→ **INPUT DATA**:
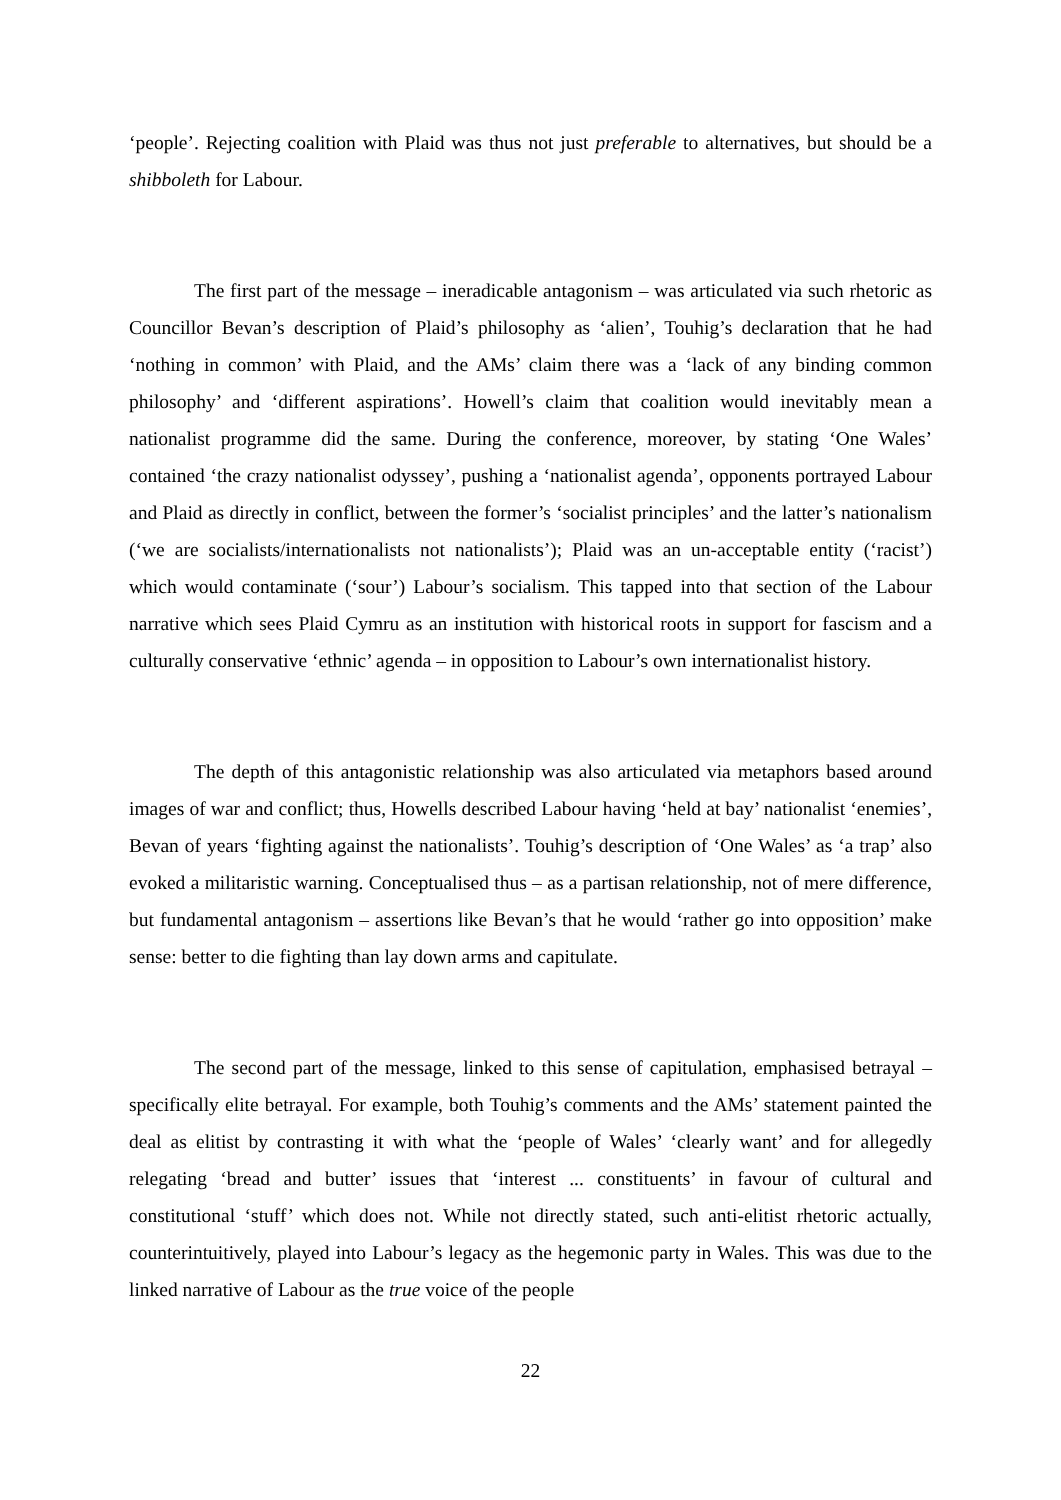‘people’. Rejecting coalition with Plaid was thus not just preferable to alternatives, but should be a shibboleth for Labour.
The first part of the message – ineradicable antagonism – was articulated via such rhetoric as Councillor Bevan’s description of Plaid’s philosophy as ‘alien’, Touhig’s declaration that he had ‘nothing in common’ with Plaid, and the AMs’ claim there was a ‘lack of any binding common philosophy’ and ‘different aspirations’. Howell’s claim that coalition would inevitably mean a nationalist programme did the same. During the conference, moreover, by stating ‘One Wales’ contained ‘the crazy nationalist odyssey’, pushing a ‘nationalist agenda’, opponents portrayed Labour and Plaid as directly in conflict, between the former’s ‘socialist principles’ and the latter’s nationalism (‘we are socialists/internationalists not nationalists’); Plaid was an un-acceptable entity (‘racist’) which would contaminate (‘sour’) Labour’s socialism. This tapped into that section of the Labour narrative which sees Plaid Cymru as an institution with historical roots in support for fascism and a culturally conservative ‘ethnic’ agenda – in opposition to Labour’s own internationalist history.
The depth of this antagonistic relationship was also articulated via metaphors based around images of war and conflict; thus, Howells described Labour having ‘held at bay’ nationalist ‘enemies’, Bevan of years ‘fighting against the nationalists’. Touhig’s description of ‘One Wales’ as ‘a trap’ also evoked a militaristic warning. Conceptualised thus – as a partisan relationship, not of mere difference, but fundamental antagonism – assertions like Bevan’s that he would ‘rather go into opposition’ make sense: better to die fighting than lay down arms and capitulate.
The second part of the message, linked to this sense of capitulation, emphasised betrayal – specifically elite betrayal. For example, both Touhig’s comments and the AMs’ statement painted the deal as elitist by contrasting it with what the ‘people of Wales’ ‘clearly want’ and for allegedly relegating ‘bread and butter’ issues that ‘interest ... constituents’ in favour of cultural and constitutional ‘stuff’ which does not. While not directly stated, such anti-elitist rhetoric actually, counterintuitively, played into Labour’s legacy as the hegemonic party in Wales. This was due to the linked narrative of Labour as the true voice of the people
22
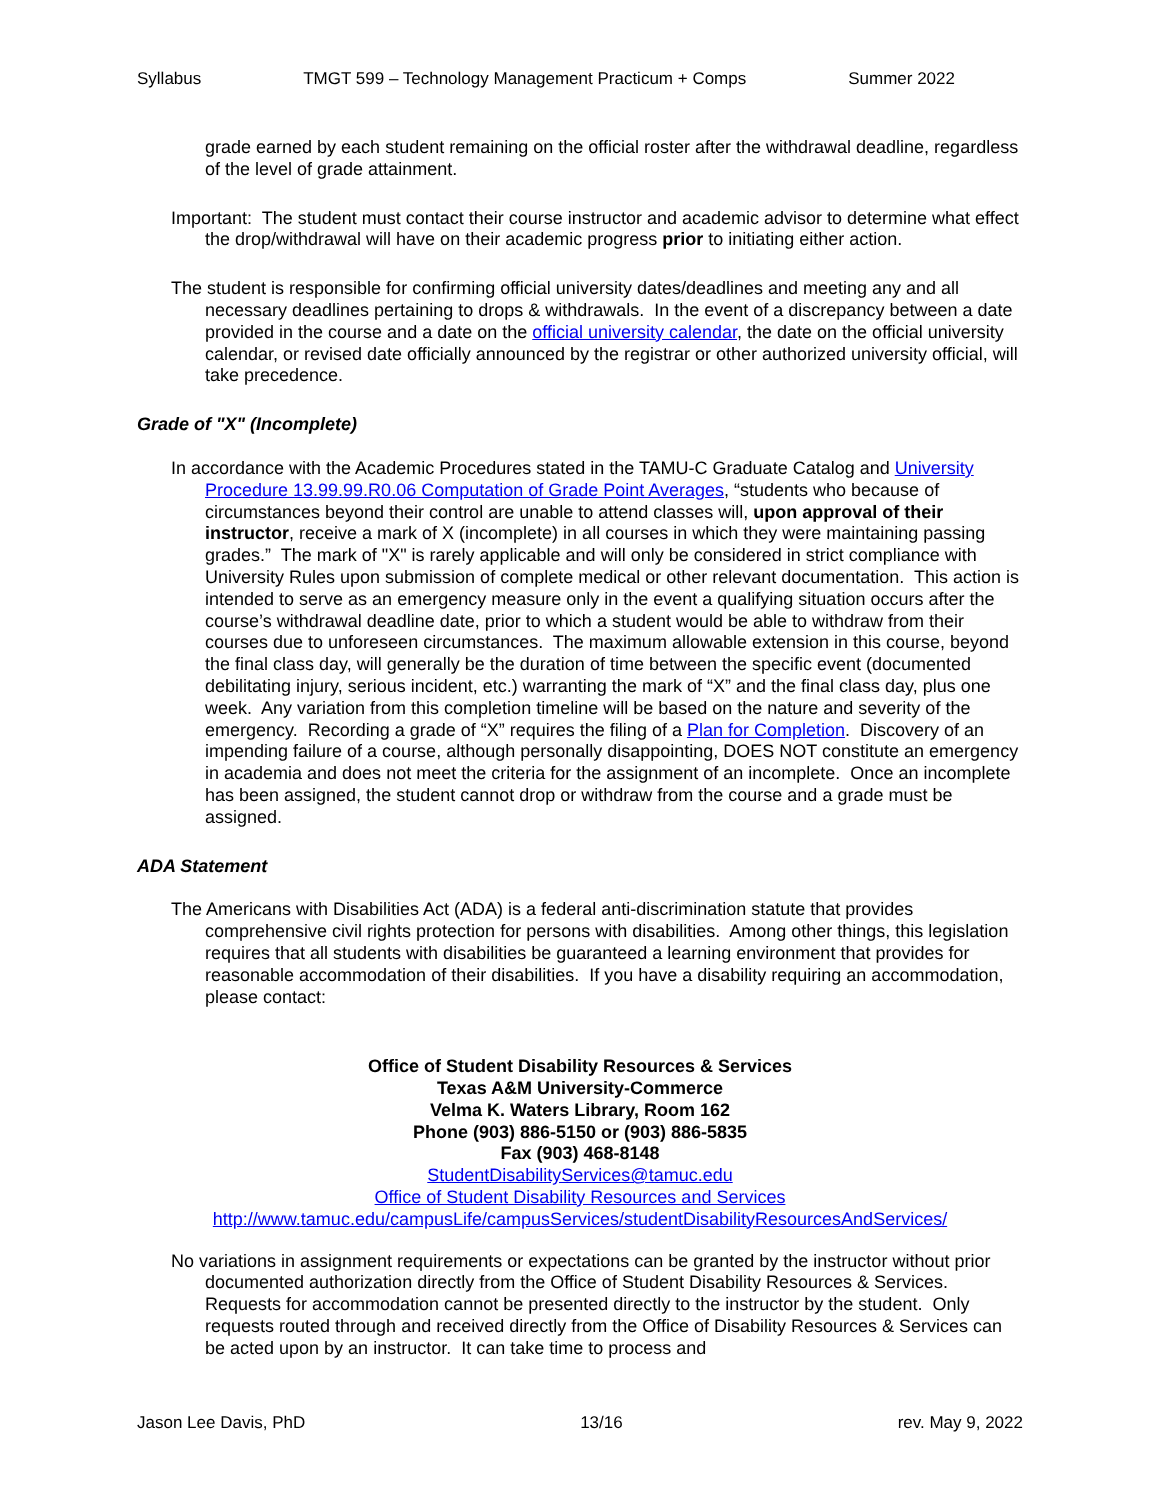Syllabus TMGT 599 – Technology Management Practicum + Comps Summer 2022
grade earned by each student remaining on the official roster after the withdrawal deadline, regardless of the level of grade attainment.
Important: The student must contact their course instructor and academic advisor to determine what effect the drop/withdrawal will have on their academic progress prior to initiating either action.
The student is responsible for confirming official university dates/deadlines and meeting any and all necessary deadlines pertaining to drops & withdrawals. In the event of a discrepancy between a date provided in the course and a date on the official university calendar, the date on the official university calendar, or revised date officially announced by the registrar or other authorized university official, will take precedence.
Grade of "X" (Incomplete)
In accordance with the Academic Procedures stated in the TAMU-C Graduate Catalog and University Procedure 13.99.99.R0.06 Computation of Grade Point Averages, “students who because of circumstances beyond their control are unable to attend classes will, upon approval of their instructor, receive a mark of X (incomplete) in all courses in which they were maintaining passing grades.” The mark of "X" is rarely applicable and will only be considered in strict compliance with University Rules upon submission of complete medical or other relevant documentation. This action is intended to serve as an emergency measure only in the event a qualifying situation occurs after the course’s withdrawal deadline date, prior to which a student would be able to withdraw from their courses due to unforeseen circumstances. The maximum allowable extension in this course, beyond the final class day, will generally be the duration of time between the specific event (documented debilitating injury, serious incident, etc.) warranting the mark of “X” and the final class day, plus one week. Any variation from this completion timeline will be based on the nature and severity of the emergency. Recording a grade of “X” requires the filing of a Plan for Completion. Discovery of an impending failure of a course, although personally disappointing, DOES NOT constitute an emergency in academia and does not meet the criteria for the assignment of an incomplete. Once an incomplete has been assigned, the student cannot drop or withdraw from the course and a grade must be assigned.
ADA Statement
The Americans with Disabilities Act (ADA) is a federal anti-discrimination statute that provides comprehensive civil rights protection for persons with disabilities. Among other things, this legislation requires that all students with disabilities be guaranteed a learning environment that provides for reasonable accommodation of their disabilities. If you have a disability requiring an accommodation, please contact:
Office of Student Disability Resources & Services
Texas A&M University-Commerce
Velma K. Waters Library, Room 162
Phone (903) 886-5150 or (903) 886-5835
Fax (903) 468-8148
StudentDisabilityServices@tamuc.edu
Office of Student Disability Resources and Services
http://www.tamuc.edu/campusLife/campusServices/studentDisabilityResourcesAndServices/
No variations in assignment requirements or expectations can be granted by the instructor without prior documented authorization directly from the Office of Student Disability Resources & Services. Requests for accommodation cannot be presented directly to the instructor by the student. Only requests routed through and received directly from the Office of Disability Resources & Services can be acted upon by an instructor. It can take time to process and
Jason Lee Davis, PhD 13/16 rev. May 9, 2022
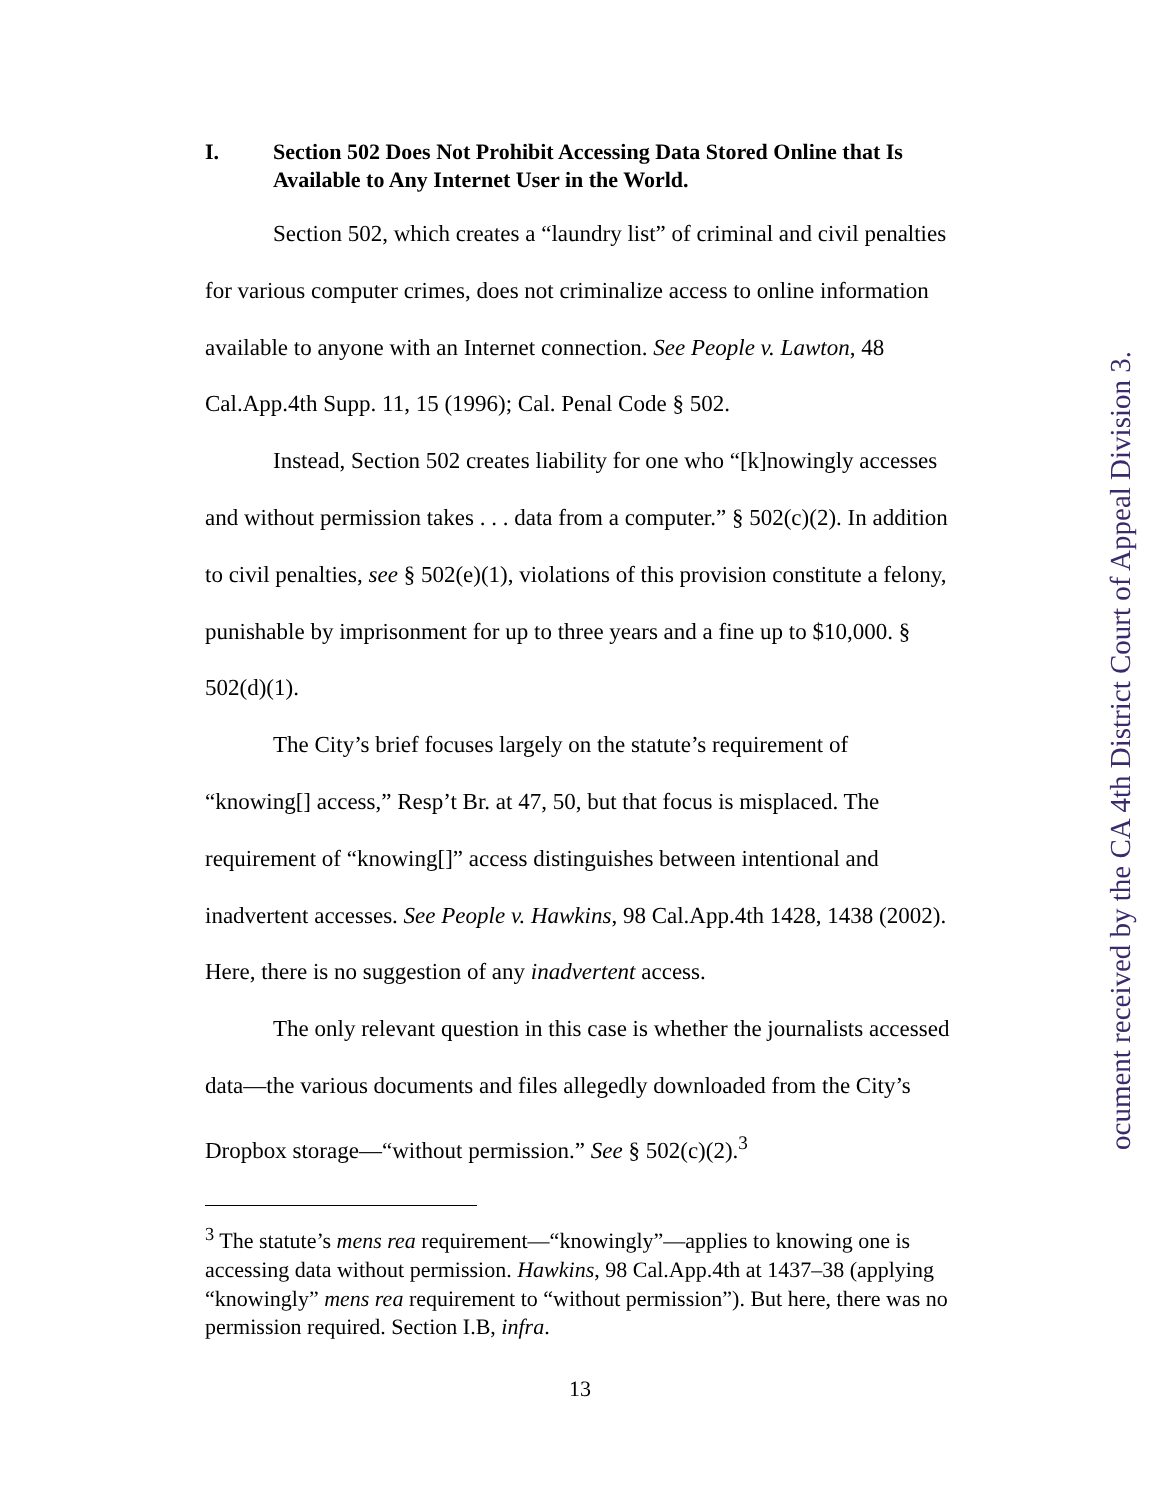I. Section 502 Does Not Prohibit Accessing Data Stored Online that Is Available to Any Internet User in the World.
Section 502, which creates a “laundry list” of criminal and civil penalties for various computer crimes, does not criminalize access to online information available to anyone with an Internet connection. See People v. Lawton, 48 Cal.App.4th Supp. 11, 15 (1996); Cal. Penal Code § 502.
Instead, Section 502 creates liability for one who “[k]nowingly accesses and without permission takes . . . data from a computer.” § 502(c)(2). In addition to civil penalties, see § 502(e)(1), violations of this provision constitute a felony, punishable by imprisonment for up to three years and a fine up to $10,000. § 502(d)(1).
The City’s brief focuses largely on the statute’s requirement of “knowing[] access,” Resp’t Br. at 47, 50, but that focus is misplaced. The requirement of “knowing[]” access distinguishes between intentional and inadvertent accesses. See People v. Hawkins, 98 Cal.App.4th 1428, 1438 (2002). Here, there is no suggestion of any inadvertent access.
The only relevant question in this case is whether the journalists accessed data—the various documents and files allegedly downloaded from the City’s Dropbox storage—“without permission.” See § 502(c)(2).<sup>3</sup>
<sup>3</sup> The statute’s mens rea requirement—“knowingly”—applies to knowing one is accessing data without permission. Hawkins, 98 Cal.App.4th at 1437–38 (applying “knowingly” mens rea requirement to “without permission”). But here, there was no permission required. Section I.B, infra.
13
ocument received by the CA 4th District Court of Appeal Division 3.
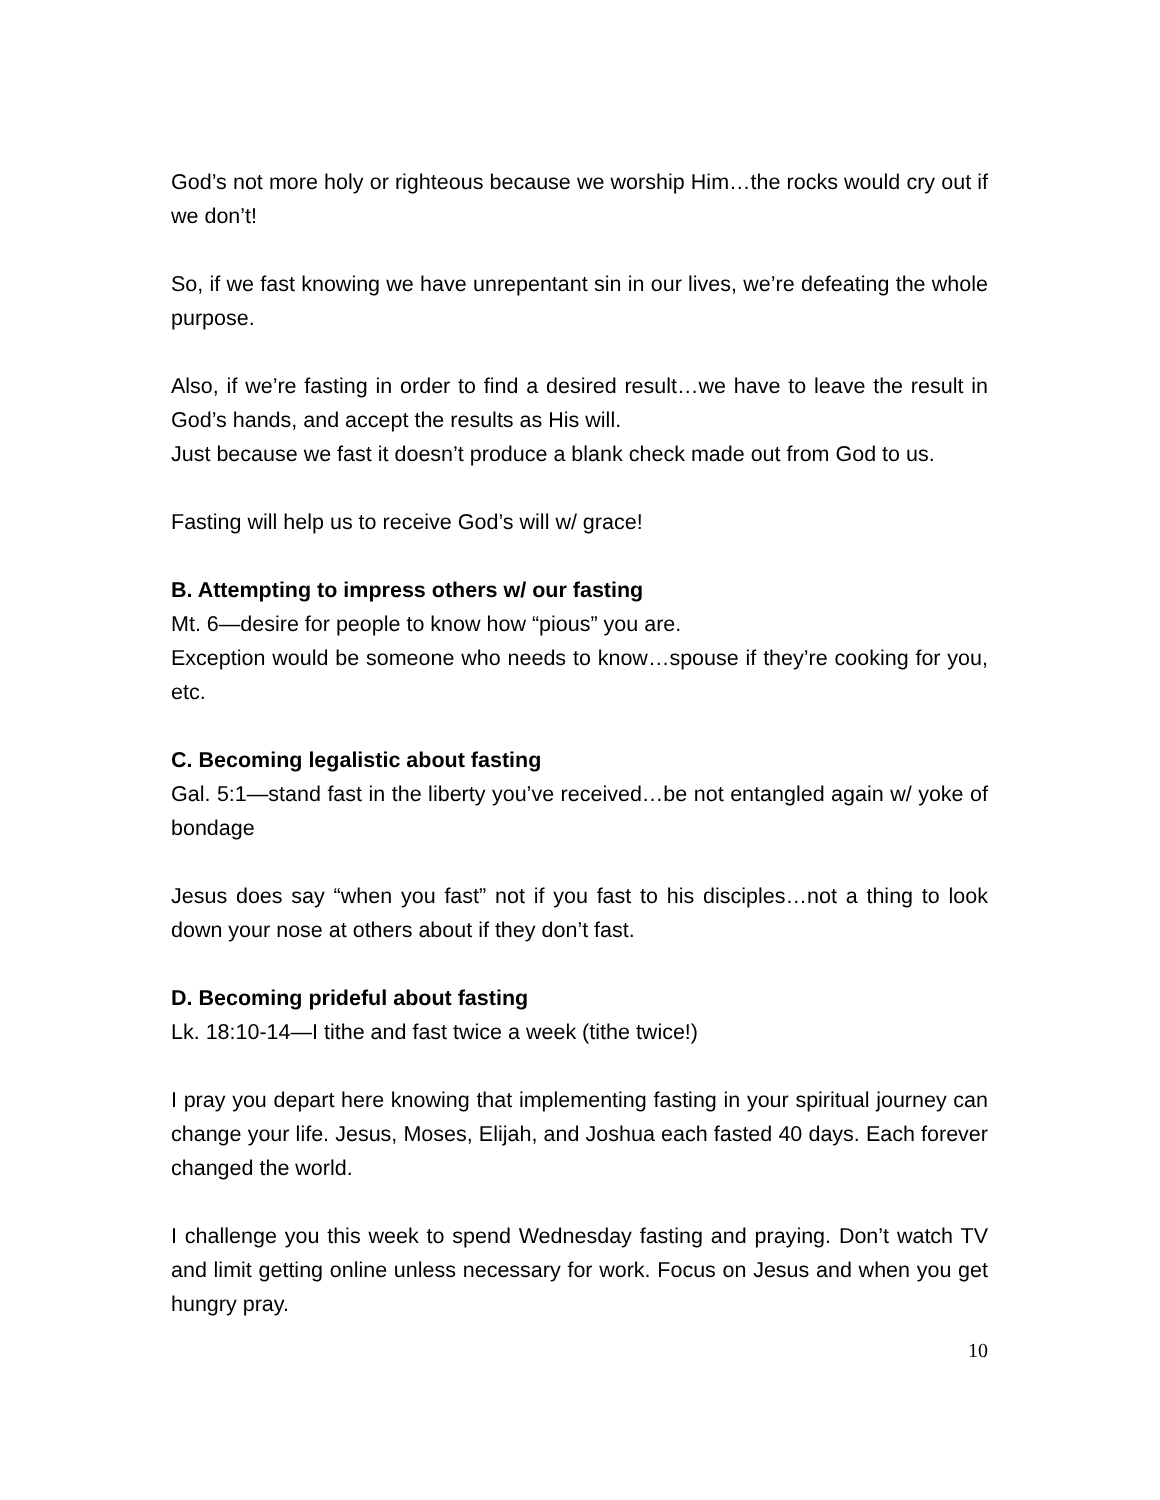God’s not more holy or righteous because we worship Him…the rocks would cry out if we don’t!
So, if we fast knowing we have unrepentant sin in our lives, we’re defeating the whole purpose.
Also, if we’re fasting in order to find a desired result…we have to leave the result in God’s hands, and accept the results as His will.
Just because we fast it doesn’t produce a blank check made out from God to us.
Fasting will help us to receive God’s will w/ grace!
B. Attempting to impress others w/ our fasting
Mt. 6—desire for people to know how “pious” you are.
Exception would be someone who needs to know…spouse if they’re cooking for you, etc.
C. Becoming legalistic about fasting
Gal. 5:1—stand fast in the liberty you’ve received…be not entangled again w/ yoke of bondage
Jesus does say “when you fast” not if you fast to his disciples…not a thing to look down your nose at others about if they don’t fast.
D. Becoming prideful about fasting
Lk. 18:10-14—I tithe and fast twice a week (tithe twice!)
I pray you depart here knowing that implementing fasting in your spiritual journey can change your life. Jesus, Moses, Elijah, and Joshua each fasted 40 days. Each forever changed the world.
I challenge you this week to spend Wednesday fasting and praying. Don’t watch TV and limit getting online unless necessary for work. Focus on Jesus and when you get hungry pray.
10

→ **TRY IT**: Using the data above, which lines fall from the one with "Fax (903) 468-8148" through the one with "I. Section 502"? Repeat them exactly, ends included, minus any pictures.

→ **SOLUTION TO THIS TASK**:
Fax (903) 468-8148
StudentDisabilityServices@tamuc.edu
Office of Student Disability Resources and Services
http://www.tamuc.edu/campusLife/campusServices/studentDisabilityResourcesAndServices/
No variations in assignment requirements or expectations can be granted by the instructor without prior documented authorization directly from the Office of Student Disability Resources & Services. Requests for accommodation cannot be presented directly to the instructor by the student. Only requests routed through and received directly from the Office of Disability Resources & Services can be acted upon by an instructor. It can take time to process and
Jason Lee Davis, PhD 13/16 rev. May 9, 2022
I. Section 502 Does Not Prohibit Accessing Data Stored Online that Is Available to Any Internet User in the World.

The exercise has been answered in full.